I recently came across Fukuda v. Nethercott, 2016 U.S. Dist. LEXIS 92462 (D. Utah, July 15, 2016). The case involved claims by the plaintiff that the defendants had sold him securities in violation of the registration requirements of the Securities Act of 1933 and the Utah Uniform Securities Act. The issuer of the security was Sharla Kae Development, LLC, a Utah limited liability company. What caught my attention was that the opinion repeatedly refers to shares of the issuer’s stock. Below are a few examples:
The next day, October 31, 2012, Mr. Nethercott, on behalf of Nethercott, LLC, sold 120 shares of Sharla Kae stock to Mr. Fukuda for $30,000.
Defendants argue that the Section 4(a)(2) private offering exemption applies to the sale of the Sharla Kae stock.
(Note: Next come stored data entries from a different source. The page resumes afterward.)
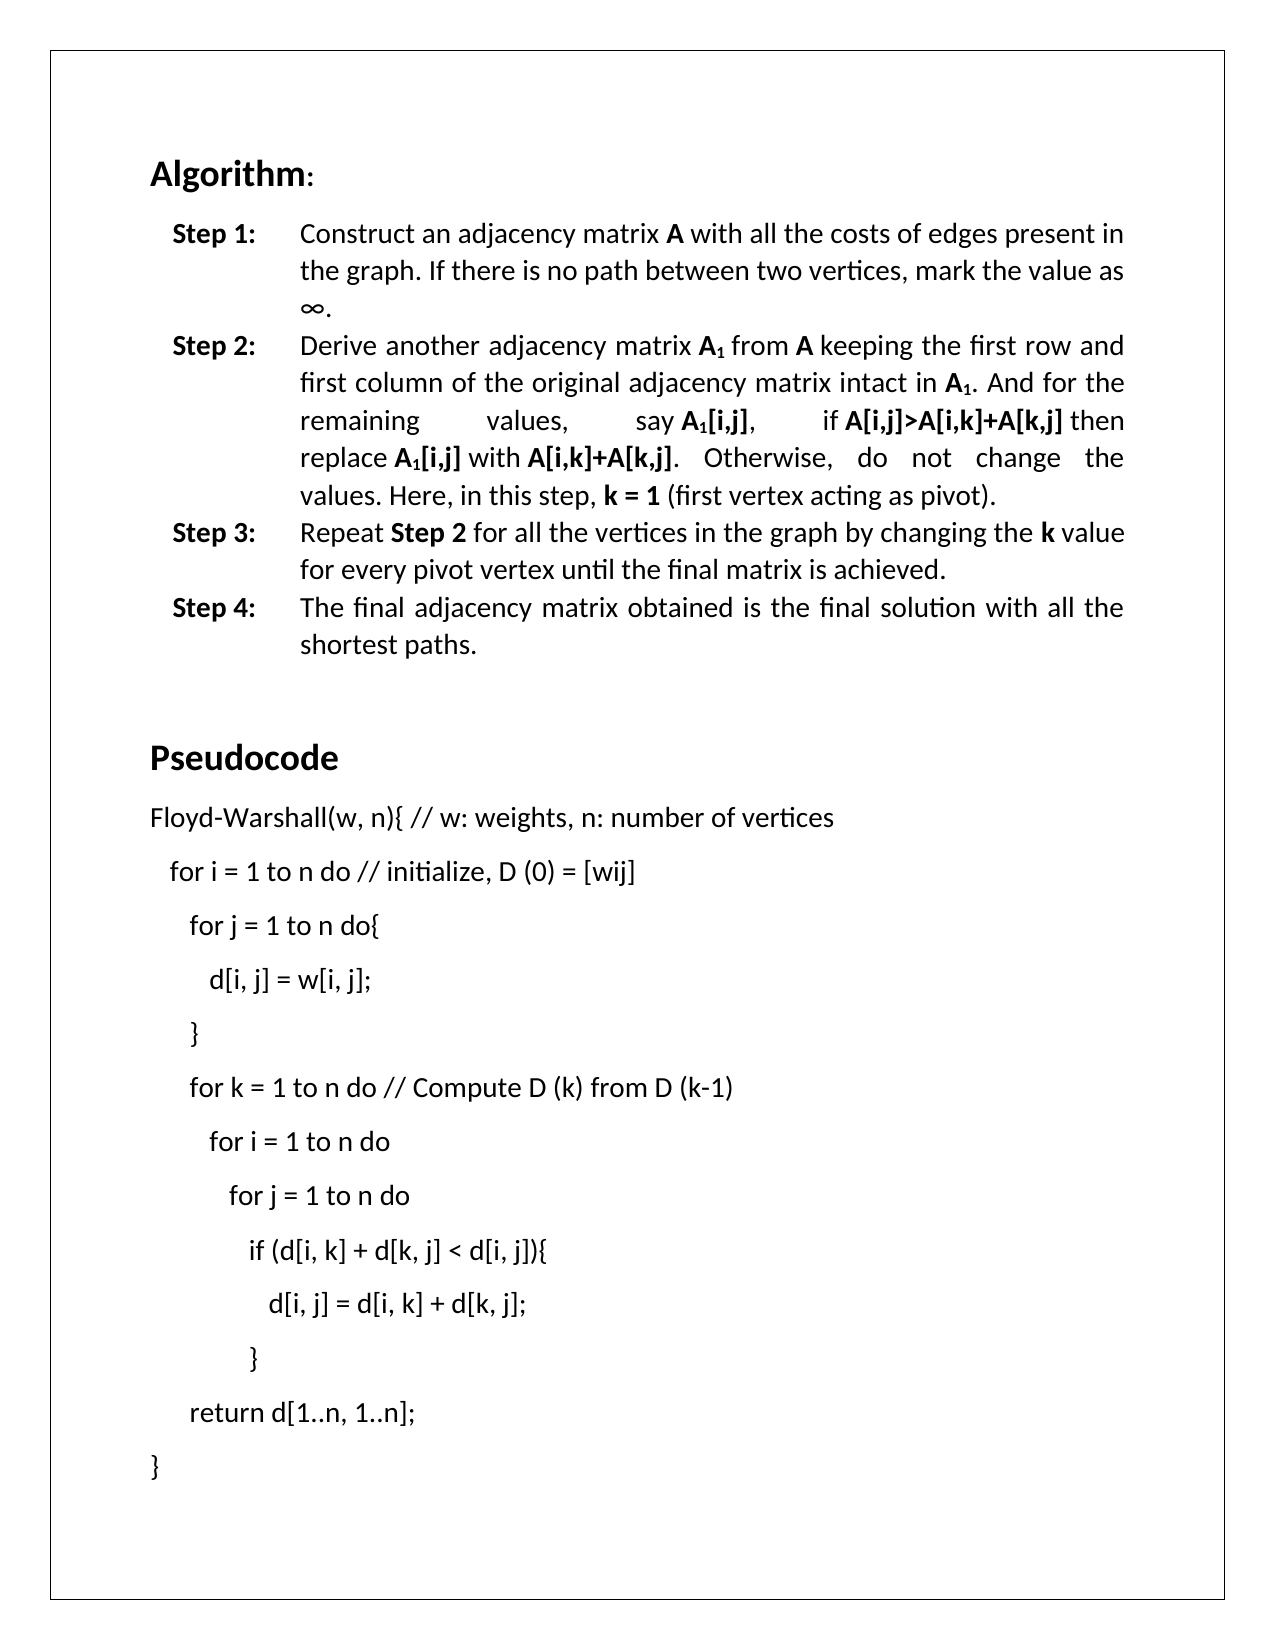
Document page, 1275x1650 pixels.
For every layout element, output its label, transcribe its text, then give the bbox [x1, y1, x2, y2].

text if (d[i, k] + d[k, j] < d[i, j]){ [150, 1232, 1125, 1267]
text Pseudocode [150, 734, 1125, 780]
list Construct an adjacency matrix A with all the costs of edges present in the graph. If there is no path between two vertices, mark the value as ∞. [262, 215, 1125, 325]
list The final adjacency matrix obtained is the final solution with all the shortest paths. [262, 589, 1125, 662]
list Derive another adjacency matrix A1 from A keeping the first row and first column of the original adjacency matrix intact in A1. And for the remaining values, say A1[i,j], if A[i,j]>A[i,k]+A[k,j] then replace A1[i,j] with A[i,k]+A[k,j]. Otherwise, do not change the values. Here, in this step, k = 1 (first vertex acting as pivot). [262, 327, 1125, 512]
text Algorithm: [150, 150, 1125, 196]
text Floyd-Warshall(w, n){ // w: weights, n: number of vertices [150, 799, 1125, 835]
text for j = 1 to n do{ [150, 907, 1125, 943]
text } [150, 1448, 1125, 1483]
text } [150, 1015, 1125, 1051]
text for i = 1 to n do // initialize, D (0) = [wij] [150, 853, 1125, 889]
text } [150, 1340, 1125, 1375]
list Repeat Step 2 for all the vertices in the graph by changing the k value for every pivot vertex until the final matrix is achieved. [262, 514, 1125, 587]
text for k = 1 to n do // Compute D (k) from D (k-1) [150, 1069, 1125, 1105]
text for j = 1 to n do [150, 1177, 1125, 1213]
text return d[1..n, 1..n]; [150, 1394, 1125, 1429]
text d[i, j] = w[i, j]; [150, 961, 1125, 997]
text for i = 1 to n do [150, 1123, 1125, 1159]
text d[i, j] = d[i, k] + d[k, j]; [150, 1286, 1125, 1321]
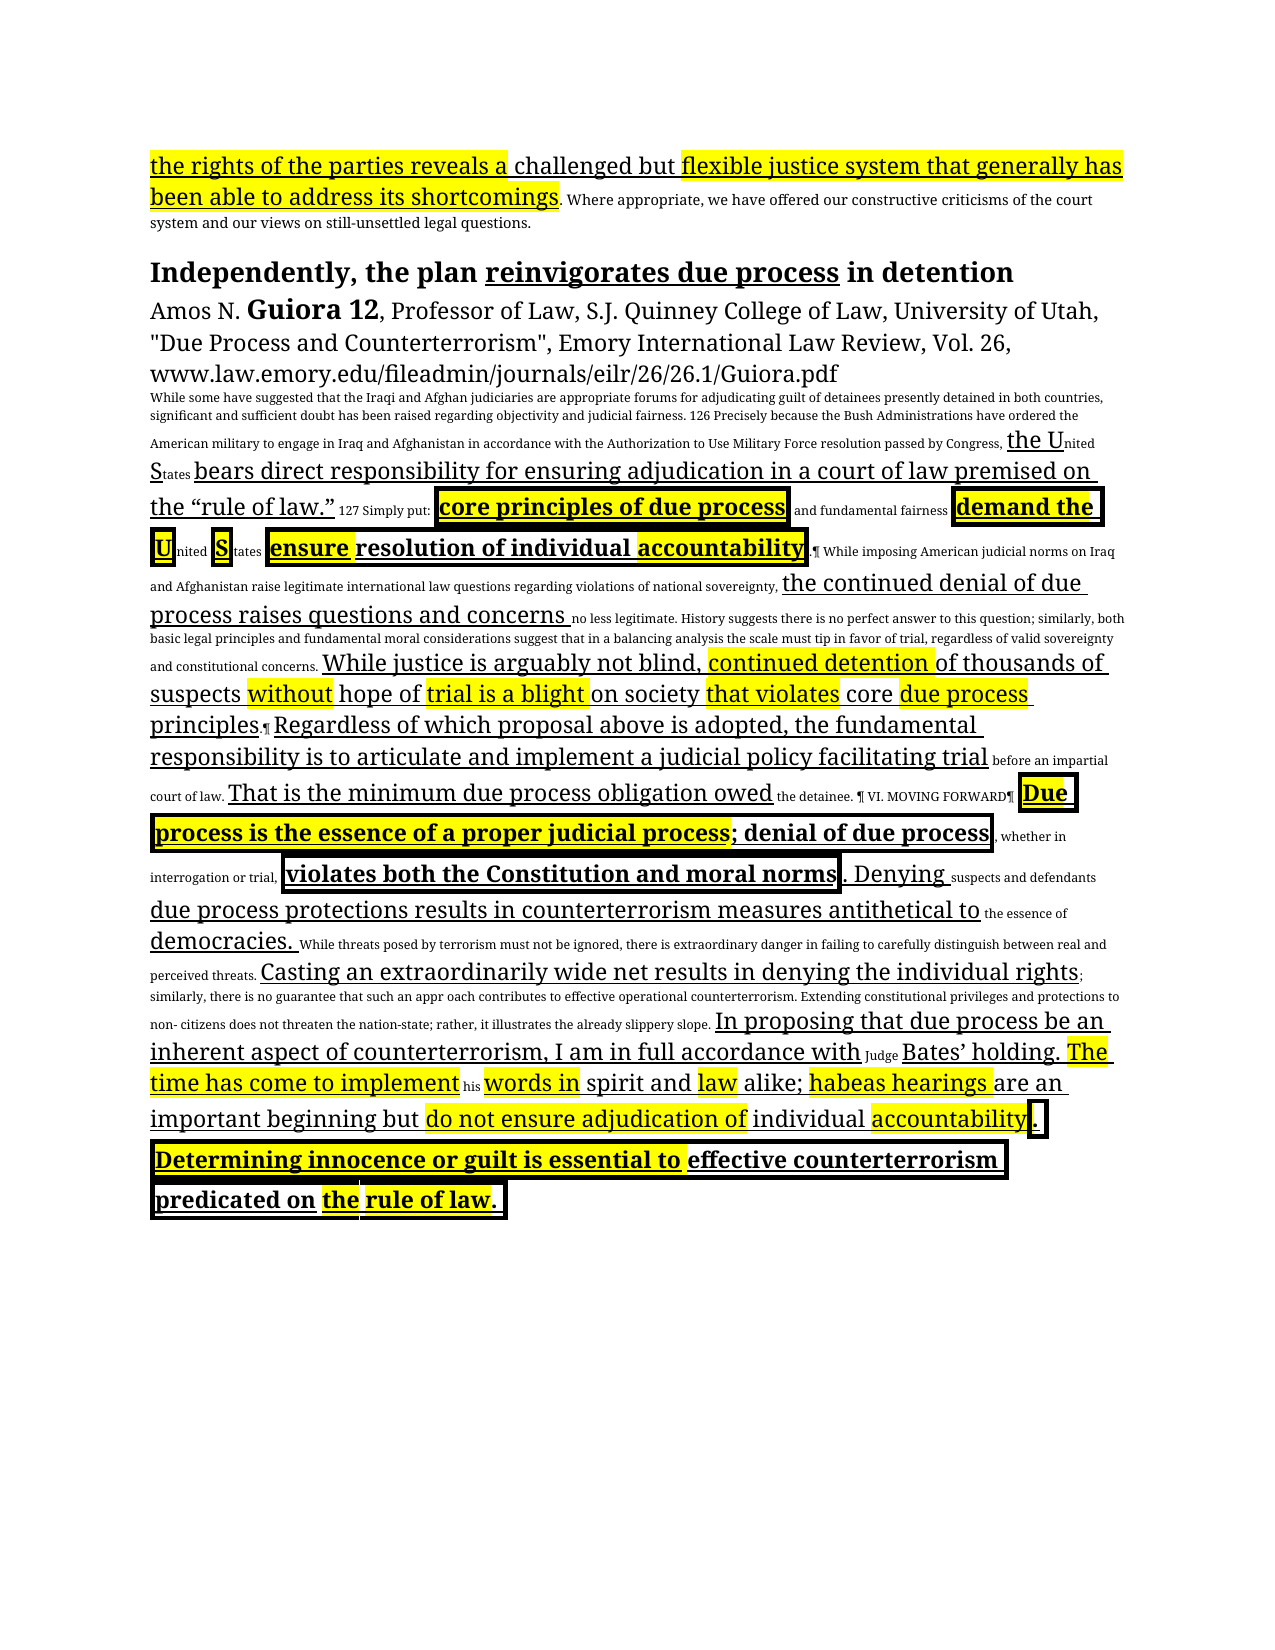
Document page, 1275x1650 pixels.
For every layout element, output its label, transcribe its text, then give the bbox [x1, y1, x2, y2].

text Amos N. Guiora 12, Professor of Law, S.J. Quinney College of Law, University of Utah, "Due Process and Counterterrorism", Emory International Law Review, Vol. 26, www.law.emory.edu/fileadmin/journals/eilr/26/26.1/Guiora.pdf [150, 290, 1125, 389]
text While some have suggested that the Iraqi and Afghan judiciaries are appropriate forums for adjudicating guilt of detainees presently detained in both countries, significant and sufficient doubt has been raised regarding objectivity and judicial fairness. 126 Precisely because the Bush Administrations have ordered the American military to engage in Iraq and Afghanistan in accordance with the Authorization to Use Military Force resolution passed by Congress, the United States bears direct responsibility for ensuring adjudication in a court of law premised on the “rule of law.” 127 Simply put: core principles of due process and fundamental fairness demand the United States ensure resolution of individual accountability.¶ While imposing American judicial norms on Iraq and Afghanistan raise legitimate international law questions regarding violations of national sovereignty, the continued denial of due process raises questions and concerns no less legitimate. History suggests there is no perfect answer to this question; similarly, both basic legal principles and fundamental moral considerations suggest that in a balancing analysis the scale must tip in favor of trial, regardless of valid sovereignty and constitutional concerns. While justice is arguably not blind, continued detention of thousands of suspects without hope of trial is a blight on society that violates core due process principles.¶ Regardless of which proposal above is adopted, the fundamental responsibility is to articulate and implement a judicial policy facilitating trial before an impartial court of law. That is the minimum due process obligation owed the detainee. ¶ VI. MOVING FORWARD¶ Due process is the essence of a proper judicial process; denial of due process, whether in interrogation or trial, violates both the Constitution and moral norms. Denying suspects and defendants due process protections results in counterterrorism measures antithetical to the essence of democracies. While threats posed by terrorism must not be ignored, there is extraordinary danger in failing to carefully distinguish between real and perceived threats. Casting an extraordinarily wide net results in denying the individual rights; similarly, there is no guarantee that such an appr oach contributes to effective operational counterterrorism. Extending constitutional privileges and protections to non- citizens does not threaten the nation-state; rather, it illustrates the already slippery slope. In proposing that due process be an inherent aspect of counterterrorism, I am in full accordance with Judge Bates’ holding. The time has come to implement his words in spirit and law alike; habeas hearings are an important beginning but do not ensure adjudication of individual accountability. Determining innocence or guilt is essential to effective counterterrorism predicated on the rule of law. [150, 389, 1125, 1220]
subtitle Independently, the plan reinvigorates due process in detention [150, 253, 1125, 290]
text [150, 150, 1125, 232]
Here, the undisputed material facts establish that Sharla Kae is the issuer of the Sharla Kae stock.
While it is at least theoretically possible that Sharla Kae’s operating agreement denominated membership interests as “stock”, I’m guessing that it didn’t and this opinion is further evidence of the continuing confusion of corporations and limited liability companies.
This set me to thinking about the word “stock”. It is derived from the Old English word stocc, meaning trunk of a tree or a post. At some point, it came to refer to a corporation’s capital. “Stock” isn’t the only word related to posts and trees that has acquired a commercial meaning. “Staples”, derived from the Old English stapol, also originally referred to posts or pilings. England once even had a Court of Staples that applied the Law Merchant. Two other courts also applied the Law Merchant: the borough courts and (my favorite) court of pie powders.
Perhaps staples is a metonym as a result of the association of pilings supporting wharves and piers with commerce and trade. The Law Merchant lives on in numerous California statutes, including Section 3439.12 of the Civil Code, Section 676.13 of the Code of Civil Procedure, and Section 1103(b) of the Commercial Code.